TASK INPUT:
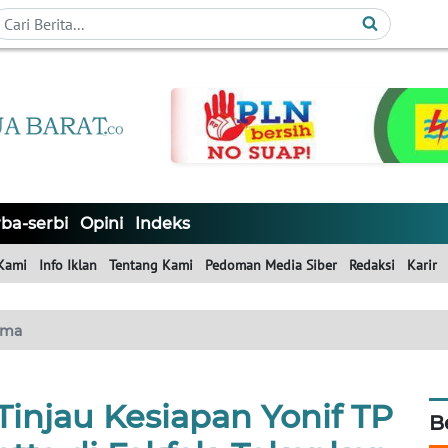
ba-serbi
Opini
Indeks
Kami
Info Iklan
Tentang Kami
Pedoman Media Siber
Redaksi
Karir
ama
Tinjau Kesiapan Yonif TP
B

THE PROBLEM: Write out every line of text in the data above as a numbered list. Skip blank lines and leave the pictures out.

ANSWER TO THIS PROBLEM:
1. ba-serbi
2. Opini
3. Indeks
4. Kami
5. Info Iklan
6. Tentang Kami
7. Pedoman Media Siber
8. Redaksi
9. Karir
10. ama
11. Tinjau Kesiapan Yonif TP
12. B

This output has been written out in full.